During the ongoing health crisis, several companies in the tech landscape have noted a rise in demand for health- and fitness-tracking products. Garmin, one of the most well-known makers of running watches, noted in its latest financial results that it had seen strong demand for its wearables, in addition to its line of Tacx “turbo trainers”, which allow users to turn a bicycle into a static trainer. This is something I’ve noticed in my personal life too, as I’ve received many requests from friends and family asking about what sort of running watch I’d recommend to people who are new to the sport.

Alongside the demand for sports-tracking equipment, the world of sports tracking and social networking has also boomed. This is particularly true for Strava, which bills itself as the number-one social network for athletes. The app allows users to record sports activity such as running and cycling, upload GPS data from devices like smartwatches, and then share this with friends, along with other information and photos. In February 2020, Strava’s user total climbed above 50 million, and it’s reported that 1 million new users join the service each month.

This figure may well have grown during lockdown, with one consequence of the restrictions appearing to be a stronger appreciation for time spent outdoors. A couple of weeks ago, this idea was strengthened by operator EE, which shared statistics showing that Strava data usage on its network had more than tripled from before lockdown started in the UK.

However, it hasn’t all been plain sailing for the social network. Strava has always offered a free version and a paid subscription for more-dedicated athletes, although it often appeared to struggle to encourage users to make the jump to its paid membership. As a result, it recently made a radical decision to move some of the most popular features in its free version behind a paywall, such as leader boards, which let users measure their performance against those of their friends, through user-created segments. This has resulted in a greatly reduced free offering.

The move received a mixed reaction from the athletic community. Some people feel that the changes take away the core appeal of Strava, and that it’s an ill-judged move to use a stick instead of a carrot to encourage subscriptions. Others argue that the subscription price of $5 or £4 a month isn’t too much to ask for such a popular app that generally offers a very good user experience. Many of these people have also commented that Strava has been giving away too much in the free version for some time, and that its decision to add a paywall to many features has been a long time coming.

So far, I haven’t noticed a massive drop in use among my network of runners, suggesting Strava remains the platform of choice for people to share their activities. I can also appreciate Strava’s thinking. I write this as someone who runs and cycles a lot, and uploads all the data to Strava. But I’d never felt the need to pay. Given the amount I regularly spend on coffee stops during cycles, £4 a month seems reasonable for a service I use almost daily. More-casual users can still record and share their activities and enjoy social interactions in the app, meaning its core value remains.
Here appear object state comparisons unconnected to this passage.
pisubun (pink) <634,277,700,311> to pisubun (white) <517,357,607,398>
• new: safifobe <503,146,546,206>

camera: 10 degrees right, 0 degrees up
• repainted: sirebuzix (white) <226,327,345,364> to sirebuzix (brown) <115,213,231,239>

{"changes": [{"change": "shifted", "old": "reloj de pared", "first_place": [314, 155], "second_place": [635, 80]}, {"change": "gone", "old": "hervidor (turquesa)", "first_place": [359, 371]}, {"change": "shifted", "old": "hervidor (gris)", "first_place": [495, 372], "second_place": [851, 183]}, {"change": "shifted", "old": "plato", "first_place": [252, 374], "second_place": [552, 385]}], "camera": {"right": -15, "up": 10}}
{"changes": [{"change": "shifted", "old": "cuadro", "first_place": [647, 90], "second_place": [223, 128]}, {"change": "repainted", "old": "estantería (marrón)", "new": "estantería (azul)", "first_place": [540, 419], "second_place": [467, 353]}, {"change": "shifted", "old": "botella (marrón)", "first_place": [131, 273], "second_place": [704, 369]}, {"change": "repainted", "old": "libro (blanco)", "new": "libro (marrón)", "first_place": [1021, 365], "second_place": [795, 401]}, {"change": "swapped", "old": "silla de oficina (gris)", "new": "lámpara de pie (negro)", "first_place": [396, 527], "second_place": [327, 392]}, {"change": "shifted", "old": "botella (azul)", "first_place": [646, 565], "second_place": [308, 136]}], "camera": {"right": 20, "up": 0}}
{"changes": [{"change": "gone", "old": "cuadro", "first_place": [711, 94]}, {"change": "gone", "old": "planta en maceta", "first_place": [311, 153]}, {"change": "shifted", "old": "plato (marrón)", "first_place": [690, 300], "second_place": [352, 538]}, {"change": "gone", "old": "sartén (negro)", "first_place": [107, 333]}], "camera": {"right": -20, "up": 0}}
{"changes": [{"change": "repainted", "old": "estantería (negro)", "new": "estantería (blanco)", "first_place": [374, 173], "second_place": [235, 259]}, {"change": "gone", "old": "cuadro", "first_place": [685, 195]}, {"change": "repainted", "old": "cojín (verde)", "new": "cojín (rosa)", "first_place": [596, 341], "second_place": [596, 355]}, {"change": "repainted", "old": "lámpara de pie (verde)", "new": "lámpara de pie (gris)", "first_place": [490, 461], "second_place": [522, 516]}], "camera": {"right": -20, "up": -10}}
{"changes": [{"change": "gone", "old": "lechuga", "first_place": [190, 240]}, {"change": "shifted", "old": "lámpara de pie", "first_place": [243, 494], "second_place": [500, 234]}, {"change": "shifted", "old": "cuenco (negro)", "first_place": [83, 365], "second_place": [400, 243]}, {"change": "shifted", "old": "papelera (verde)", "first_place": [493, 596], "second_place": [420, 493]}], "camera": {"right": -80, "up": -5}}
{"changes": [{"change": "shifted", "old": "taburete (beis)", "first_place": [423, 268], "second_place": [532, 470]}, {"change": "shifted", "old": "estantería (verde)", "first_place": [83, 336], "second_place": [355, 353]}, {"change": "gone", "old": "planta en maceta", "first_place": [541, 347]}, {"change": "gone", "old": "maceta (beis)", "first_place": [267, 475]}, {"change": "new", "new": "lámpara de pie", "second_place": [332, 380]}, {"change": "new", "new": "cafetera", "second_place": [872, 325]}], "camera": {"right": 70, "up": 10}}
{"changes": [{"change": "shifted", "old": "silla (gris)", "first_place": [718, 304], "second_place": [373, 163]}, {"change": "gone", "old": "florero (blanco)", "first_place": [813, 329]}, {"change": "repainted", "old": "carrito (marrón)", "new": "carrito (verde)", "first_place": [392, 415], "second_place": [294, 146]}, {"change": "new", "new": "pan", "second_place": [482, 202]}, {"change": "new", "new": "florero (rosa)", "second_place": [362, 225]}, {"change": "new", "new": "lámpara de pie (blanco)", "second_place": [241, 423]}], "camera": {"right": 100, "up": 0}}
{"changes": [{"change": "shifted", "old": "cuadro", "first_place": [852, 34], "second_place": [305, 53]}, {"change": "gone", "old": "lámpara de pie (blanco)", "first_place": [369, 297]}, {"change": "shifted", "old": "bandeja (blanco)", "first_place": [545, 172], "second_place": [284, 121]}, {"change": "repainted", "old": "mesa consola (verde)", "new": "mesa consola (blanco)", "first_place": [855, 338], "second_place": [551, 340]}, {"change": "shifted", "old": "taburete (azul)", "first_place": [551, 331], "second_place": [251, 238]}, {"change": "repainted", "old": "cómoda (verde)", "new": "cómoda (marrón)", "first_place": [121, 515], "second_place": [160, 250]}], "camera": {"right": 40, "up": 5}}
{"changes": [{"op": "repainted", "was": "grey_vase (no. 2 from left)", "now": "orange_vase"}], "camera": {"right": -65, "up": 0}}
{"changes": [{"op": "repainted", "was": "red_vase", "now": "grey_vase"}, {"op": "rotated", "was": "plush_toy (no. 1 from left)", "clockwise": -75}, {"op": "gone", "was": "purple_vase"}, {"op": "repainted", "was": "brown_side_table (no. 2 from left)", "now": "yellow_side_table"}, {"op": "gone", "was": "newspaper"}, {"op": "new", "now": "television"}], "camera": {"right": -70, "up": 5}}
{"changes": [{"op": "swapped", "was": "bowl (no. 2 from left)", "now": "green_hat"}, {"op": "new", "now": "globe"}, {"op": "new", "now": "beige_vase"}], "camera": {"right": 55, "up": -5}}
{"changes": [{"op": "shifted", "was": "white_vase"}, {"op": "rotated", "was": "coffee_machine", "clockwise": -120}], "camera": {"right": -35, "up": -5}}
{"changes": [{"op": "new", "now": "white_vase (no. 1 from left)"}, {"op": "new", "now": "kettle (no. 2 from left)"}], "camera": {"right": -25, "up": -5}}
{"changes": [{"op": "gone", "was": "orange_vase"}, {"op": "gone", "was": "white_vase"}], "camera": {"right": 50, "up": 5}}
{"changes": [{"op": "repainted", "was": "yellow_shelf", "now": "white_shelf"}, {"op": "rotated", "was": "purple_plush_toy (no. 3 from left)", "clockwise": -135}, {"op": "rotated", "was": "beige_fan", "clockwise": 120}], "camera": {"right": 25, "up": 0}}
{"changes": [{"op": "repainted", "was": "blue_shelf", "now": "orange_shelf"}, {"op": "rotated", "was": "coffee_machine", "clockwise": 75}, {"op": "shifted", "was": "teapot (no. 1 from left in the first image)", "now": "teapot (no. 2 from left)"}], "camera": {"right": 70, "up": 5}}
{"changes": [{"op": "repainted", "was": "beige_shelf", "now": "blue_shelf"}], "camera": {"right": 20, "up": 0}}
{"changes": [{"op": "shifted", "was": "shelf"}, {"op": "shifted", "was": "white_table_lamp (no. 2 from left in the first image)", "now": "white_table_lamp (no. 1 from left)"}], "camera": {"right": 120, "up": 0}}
The timing of the decision is arguably the most interesting aspect. During the lockdown, many in the athletic community have been creating virtual challenges using Strava leader boards. For example, some of my running friends have been competing on a segment around Richmond Park in the UK, vying for the top spot. Taking this feature away from the free service at a time when its value has arguably never been greater is an incredibly bold decision, but clearly Strava believes that it’s the right one to pump up its revenue. At a time when other paid sports services, such as virtual cycling platform Zwift, are monetizing their services effectively, Strava’s investors may have decided that a failure to change its model would have resulted in the company being left behind.

All things considered, this could be a lucrative move for Strava in the long run. However, it opens the door for other platforms to try and poach some of its users, especially if they can offer Strava-style leader boards without charge. Personally, I hope that doesn’t happen, as nearly everyone I run or cycle with uses Strava, and a fragmented set of users would weaken the experience. But in a time when the value we place on physical activity seems to be greater than ever, it’s equally important to provide value for money.

Strava will certainly be hoping that its users decide a subscription is worthwhile, but the race for success in this space is certainly a competitive one.